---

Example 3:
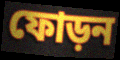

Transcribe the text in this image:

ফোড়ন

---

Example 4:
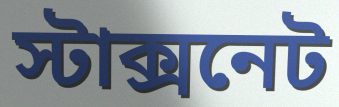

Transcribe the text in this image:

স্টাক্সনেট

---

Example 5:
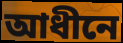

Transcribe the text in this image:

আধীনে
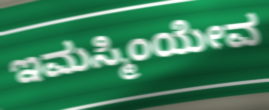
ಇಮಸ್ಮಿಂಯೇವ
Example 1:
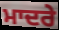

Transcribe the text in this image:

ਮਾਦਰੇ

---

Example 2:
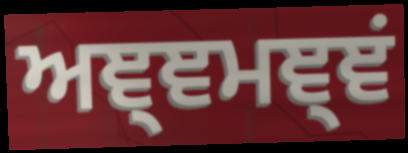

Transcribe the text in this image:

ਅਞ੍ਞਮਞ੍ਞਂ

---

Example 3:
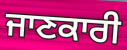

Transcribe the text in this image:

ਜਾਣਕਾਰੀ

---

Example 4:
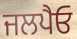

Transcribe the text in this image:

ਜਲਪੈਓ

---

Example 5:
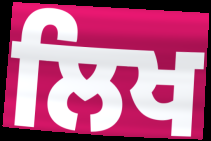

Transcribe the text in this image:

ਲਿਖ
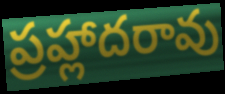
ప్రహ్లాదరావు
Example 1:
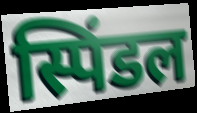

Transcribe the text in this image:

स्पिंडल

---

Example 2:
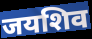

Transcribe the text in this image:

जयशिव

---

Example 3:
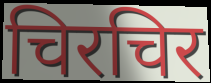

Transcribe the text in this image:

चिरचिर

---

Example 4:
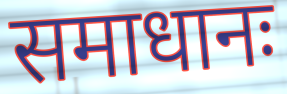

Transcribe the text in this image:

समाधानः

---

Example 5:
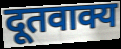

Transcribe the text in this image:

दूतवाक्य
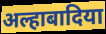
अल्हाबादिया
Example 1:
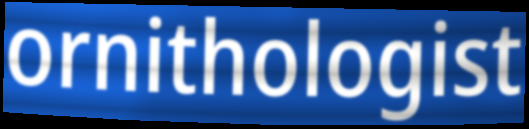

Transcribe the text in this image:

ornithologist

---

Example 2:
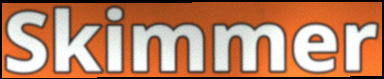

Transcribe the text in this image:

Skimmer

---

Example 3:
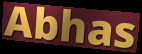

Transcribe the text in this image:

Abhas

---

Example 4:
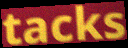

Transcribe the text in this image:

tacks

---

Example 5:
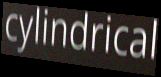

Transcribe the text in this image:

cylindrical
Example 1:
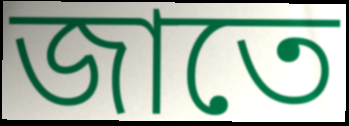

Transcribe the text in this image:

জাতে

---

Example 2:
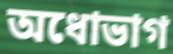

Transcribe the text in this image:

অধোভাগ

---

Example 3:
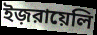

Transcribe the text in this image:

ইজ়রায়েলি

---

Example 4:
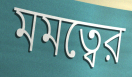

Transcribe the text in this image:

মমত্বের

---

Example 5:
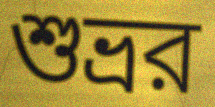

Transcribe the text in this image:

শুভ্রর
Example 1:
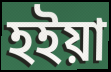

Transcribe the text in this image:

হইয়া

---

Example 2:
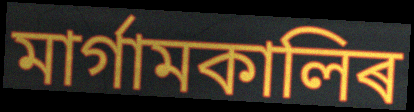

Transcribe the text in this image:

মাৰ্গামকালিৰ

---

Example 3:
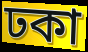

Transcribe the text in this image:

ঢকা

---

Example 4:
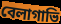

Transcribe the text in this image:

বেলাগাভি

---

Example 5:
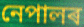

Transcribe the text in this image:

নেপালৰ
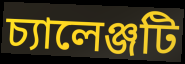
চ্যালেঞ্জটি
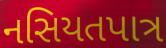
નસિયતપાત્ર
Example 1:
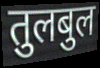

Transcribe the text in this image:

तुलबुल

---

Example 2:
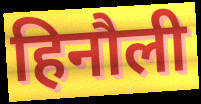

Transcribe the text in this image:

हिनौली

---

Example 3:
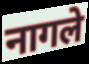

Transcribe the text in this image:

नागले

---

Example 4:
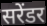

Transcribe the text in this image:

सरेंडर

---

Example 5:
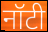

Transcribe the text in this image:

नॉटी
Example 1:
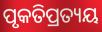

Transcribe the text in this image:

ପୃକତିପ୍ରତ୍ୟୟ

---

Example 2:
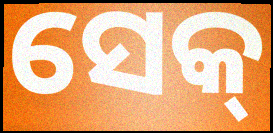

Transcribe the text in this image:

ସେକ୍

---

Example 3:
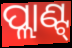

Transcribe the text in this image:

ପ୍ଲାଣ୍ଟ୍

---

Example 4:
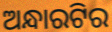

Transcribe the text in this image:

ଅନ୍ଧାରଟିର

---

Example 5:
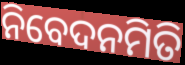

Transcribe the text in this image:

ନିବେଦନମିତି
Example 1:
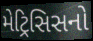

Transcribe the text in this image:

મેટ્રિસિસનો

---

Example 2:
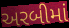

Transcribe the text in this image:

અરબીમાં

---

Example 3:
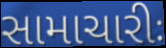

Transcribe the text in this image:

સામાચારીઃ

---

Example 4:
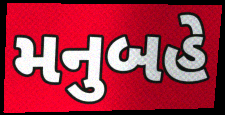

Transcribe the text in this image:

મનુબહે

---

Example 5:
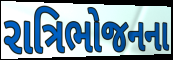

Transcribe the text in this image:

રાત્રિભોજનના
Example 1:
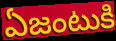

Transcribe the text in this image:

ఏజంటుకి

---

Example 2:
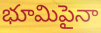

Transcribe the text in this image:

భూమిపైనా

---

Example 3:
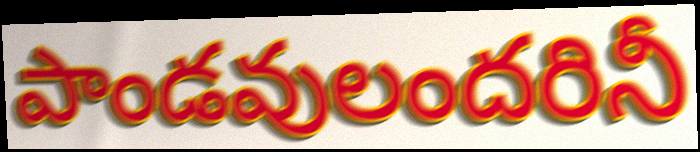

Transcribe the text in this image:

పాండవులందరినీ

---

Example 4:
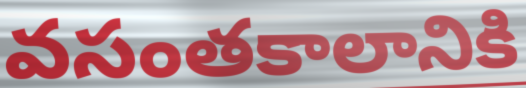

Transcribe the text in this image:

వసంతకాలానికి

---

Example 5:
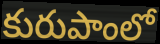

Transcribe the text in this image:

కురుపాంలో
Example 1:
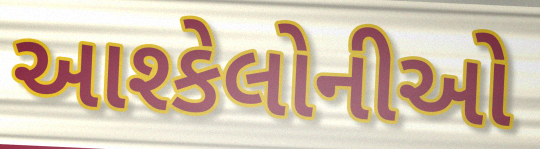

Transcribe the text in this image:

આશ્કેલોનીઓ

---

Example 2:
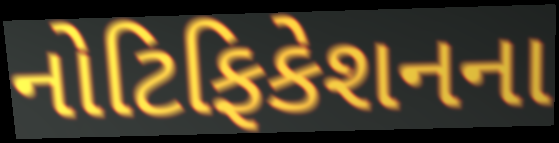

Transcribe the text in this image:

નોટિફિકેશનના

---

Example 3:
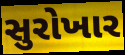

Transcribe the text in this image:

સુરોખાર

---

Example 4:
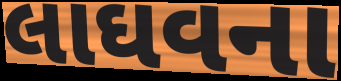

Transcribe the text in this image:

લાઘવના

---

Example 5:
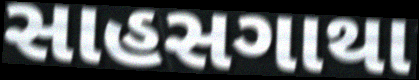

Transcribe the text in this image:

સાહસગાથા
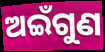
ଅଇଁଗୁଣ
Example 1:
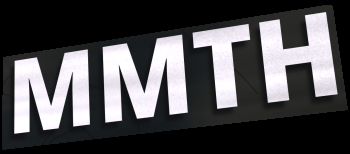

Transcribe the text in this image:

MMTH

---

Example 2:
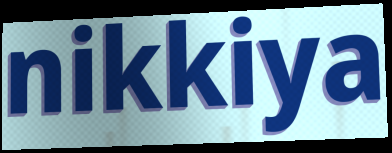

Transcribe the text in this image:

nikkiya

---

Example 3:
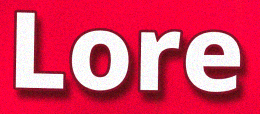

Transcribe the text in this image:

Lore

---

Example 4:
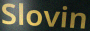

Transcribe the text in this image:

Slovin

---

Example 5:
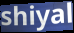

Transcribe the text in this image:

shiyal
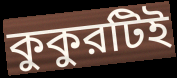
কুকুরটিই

**BRIEF:** A word-for-word copy of all the data, without pictures, is the expected output.

**RESPONSE:**
---

Example 3:

Transcribe the text in this image:

ফোড়ন

---

Example 4:

Transcribe the text in this image:

স্টাক্সনেট

---

Example 5:

Transcribe the text in this image:

আধীনে
ಇಮಸ್ಮಿಂಯೇವ
Example 1:

Transcribe the text in this image:

ਮਾਦਰੇ

---

Example 2:

Transcribe the text in this image:

ਅਞ੍ਞਮਞ੍ਞਂ

---

Example 3:

Transcribe the text in this image:

ਜਾਣਕਾਰੀ

---

Example 4:

Transcribe the text in this image:

ਜਲਪੈਓ

---

Example 5:

Transcribe the text in this image:

ਲਿਖ
ప్రహ్లాదరావు
Example 1:

Transcribe the text in this image:

स्पिंडल

---

Example 2:

Transcribe the text in this image:

जयशिव

---

Example 3:

Transcribe the text in this image:

चिरचिर

---

Example 4:

Transcribe the text in this image:

समाधानः

---

Example 5:

Transcribe the text in this image:

दूतवाक्य
अल्हाबादिया
Example 1:

Transcribe the text in this image:

ornithologist

---

Example 2:

Transcribe the text in this image:

Skimmer

---

Example 3:

Transcribe the text in this image:

Abhas

---

Example 4:

Transcribe the text in this image:

tacks

---

Example 5:

Transcribe the text in this image:

cylindrical
Example 1:

Transcribe the text in this image:

জাতে

---

Example 2:

Transcribe the text in this image:

অধোভাগ

---

Example 3:

Transcribe the text in this image:

ইজ়রায়েলি

---

Example 4:

Transcribe the text in this image:

মমত্বের

---

Example 5:

Transcribe the text in this image:

শুভ্রর
Example 1:

Transcribe the text in this image:

হইয়া

---

Example 2:

Transcribe the text in this image:

মাৰ্গামকালিৰ

---

Example 3:

Transcribe the text in this image:

ঢকা

---

Example 4:

Transcribe the text in this image:

বেলাগাভি

---

Example 5:

Transcribe the text in this image:

নেপালৰ
চ্যালেঞ্জটি
નસિયતપાત્ર
Example 1:

Transcribe the text in this image:

तुलबुल

---

Example 2:

Transcribe the text in this image:

हिनौली

---

Example 3:

Transcribe the text in this image:

नागले

---

Example 4:

Transcribe the text in this image:

सरेंडर

---

Example 5:

Transcribe the text in this image:

नॉटी
Example 1:

Transcribe the text in this image:

ପୃକତିପ୍ରତ୍ୟୟ

---

Example 2:

Transcribe the text in this image:

ସେକ୍

---

Example 3:

Transcribe the text in this image:

ପ୍ଲାଣ୍ଟ୍

---

Example 4:

Transcribe the text in this image:

ଅନ୍ଧାରଟିର

---

Example 5:

Transcribe the text in this image:

ନିବେଦନମିତି
Example 1:

Transcribe the text in this image:

મેટ્રિસિસનો

---

Example 2:

Transcribe the text in this image:

અરબીમાં

---

Example 3:

Transcribe the text in this image:

સામાચારીઃ

---

Example 4:

Transcribe the text in this image:

મનુબહે

---

Example 5:

Transcribe the text in this image:

રાત્રિભોજનના
Example 1:

Transcribe the text in this image:

ఏజంటుకి

---

Example 2:

Transcribe the text in this image:

భూమిపైనా

---

Example 3:

Transcribe the text in this image:

పాండవులందరినీ

---

Example 4:

Transcribe the text in this image:

వసంతకాలానికి

---

Example 5:

Transcribe the text in this image:

కురుపాంలో
Example 1:

Transcribe the text in this image:

આશ્કેલોનીઓ

---

Example 2:

Transcribe the text in this image:

નોટિફિકેશનના

---

Example 3:

Transcribe the text in this image:

સુરોખાર

---

Example 4:

Transcribe the text in this image:

લાઘવના

---

Example 5:

Transcribe the text in this image:

સાહસગાથા
ଅଇଁଗୁଣ
Example 1:

Transcribe the text in this image:

MMTH

---

Example 2:

Transcribe the text in this image:

nikkiya

---

Example 3:

Transcribe the text in this image:

Lore

---

Example 4:

Transcribe the text in this image:

Slovin

---

Example 5:

Transcribe the text in this image:

shiyal
কুকুরটিই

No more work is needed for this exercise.